What prompted me to start writing about it today is a quote from a textbook I once studied while becoming an executive coach. James Flaherty wrote in Coaching: Evoking Excellence in Others:
The mood of organizations is, for the most part, shaped by the willingness of superiors to be satisfied.
That struck me as quite profound and incredibly accurate. What do you think? Have you known organizations with positive, upbeat, “can-do” moods? Perhaps you’re working in one now, or you volunteer somewhere like that.
Maybe you’re even leading that kind of organization. If you’ve witnessed it, I would encourage you to think about the leader — were they willing to be satisfied? Seems like an odd question but when you think about it, I suspect it has some logic to it.

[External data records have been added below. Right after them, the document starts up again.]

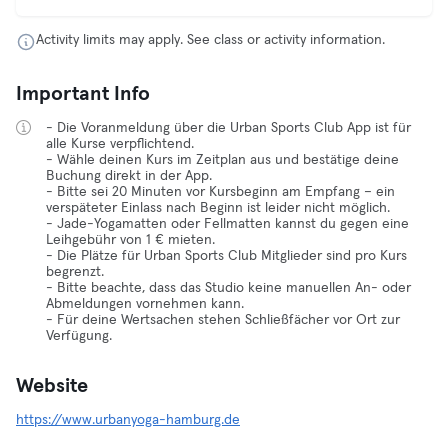
Activity limits may apply. See class or activity information.
Important Info
- Die Voranmeldung über die Urban Sports Club App ist für
alle Kurse verpflichtend.
- Wähle deinen Kurs im Zeitplan aus und bestätige deine
Buchung direkt in der App.
- Bitte sei 20 Minuten vor Kursbeginn am Empfang – ein
verspäteter Einlass nach Beginn ist leider nicht möglich.
- Jade-Yogamatten oder Fellmatten kannst du gegen eine
Leihgebühr von 1 € mieten.
- Die Plätze für Urban Sports Club Mitglieder sind pro Kurs
begrenzt.
- Bitte beachte, dass das Studio keine manuellen An- oder
Abmeldungen vornehmen kann.
- Für deine Wertsachen stehen Schließfächer vor Ort zur
Verfügung.
Website
https://www.urbanyoga-hamburg.de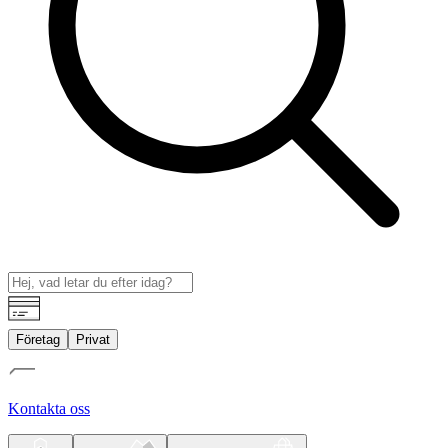
Företag
Privat
Kontakta oss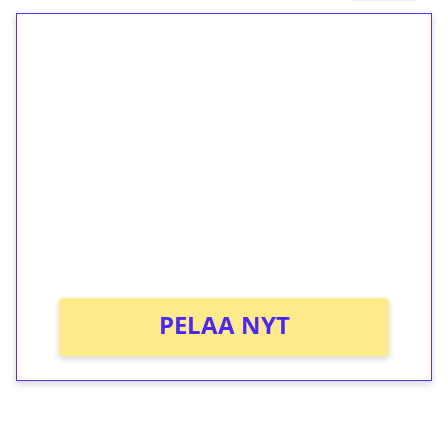
1€ = 10€ arvosta
ilmaiskierroksia ilman
kierrätystä!
Talleta 1€
Saat heti 50 ilmaiskierrosta Tuohi
1000 -peliin (arvo 0,20€ per kierros)!
Ei kierrätysvaatimusta!
PELAA NYT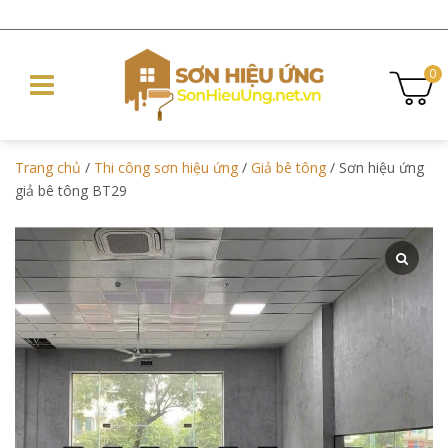
0
Trang chủ
/
Thi công sơn hiệu ứng
/
Giả bê tông
/ Sơn hiệu ứng
giả bê tông BT29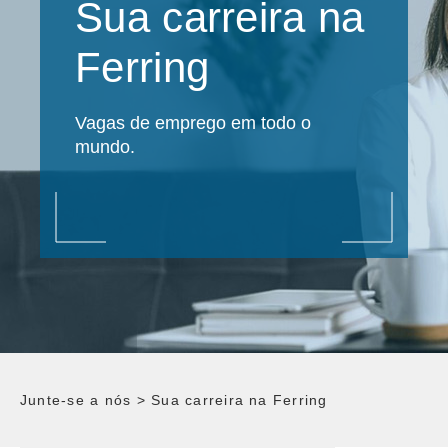
Sua carreira na
Ferring
Vagas de emprego em todo o
mundo.
Junte-se a nós
>
Sua carreira na Ferring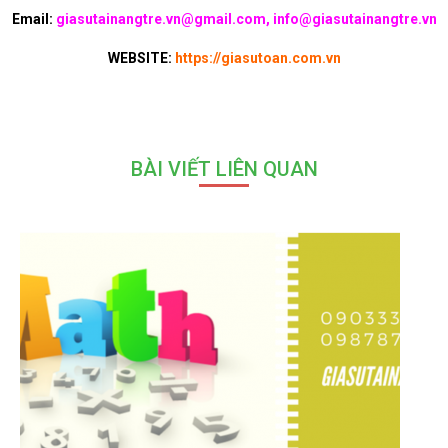
Email:
giasutainangtre.vn@gmail.com, info@giasutainangtre.vn
WEBSITE:
https://giasutoan.com.vn
BÀI VIẾT LIÊN QUAN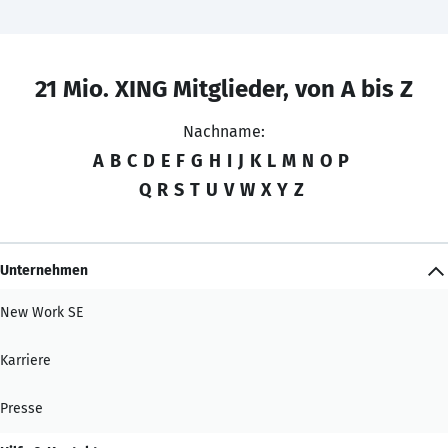
21 Mio. XING Mitglieder, von A bis Z
Nachname:
A
B
C
D
E
F
G
H
I
J
K
L
M
N
O
P
Q
R
S
T
U
V
W
X
Y
Z
Unternehmen
New Work SE
Karriere
Presse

Some of us have probably worked, at one time or another, in the other kind of organization — one where the mood was awkward, angry, or unhappy, challenging in-a-bad-way. Was the leader willing to be satisfied?
Now I’m not suggesting that sometimes we don’t need to strive for perfection.
When I’m traveling, for example, I like to think the pilot flying my plane, or the people at Boeing who built it, are aiming for perfection. But, how often is perfection necessary? When can we allow ourselves to be satisfied?
In his book, Flaherty also proposed “in our society and current culture, dissatisfaction is sometimes seen as a sign of sophistication or an unwillingness to compromise high standards.”
I’m sure that conjures up images for most of us — maybe someone you know, maybe you from time to time?
I’ve certainly had moments like that — unwilling to “compromise my standards” while pushing myself and others beyond our ability.
So I guess what I am asking is this…
When is good enough, good enough? How do you communicate that to your team? And what will it take for your colleagues to believe you? for your team to believe you? for you to believe you?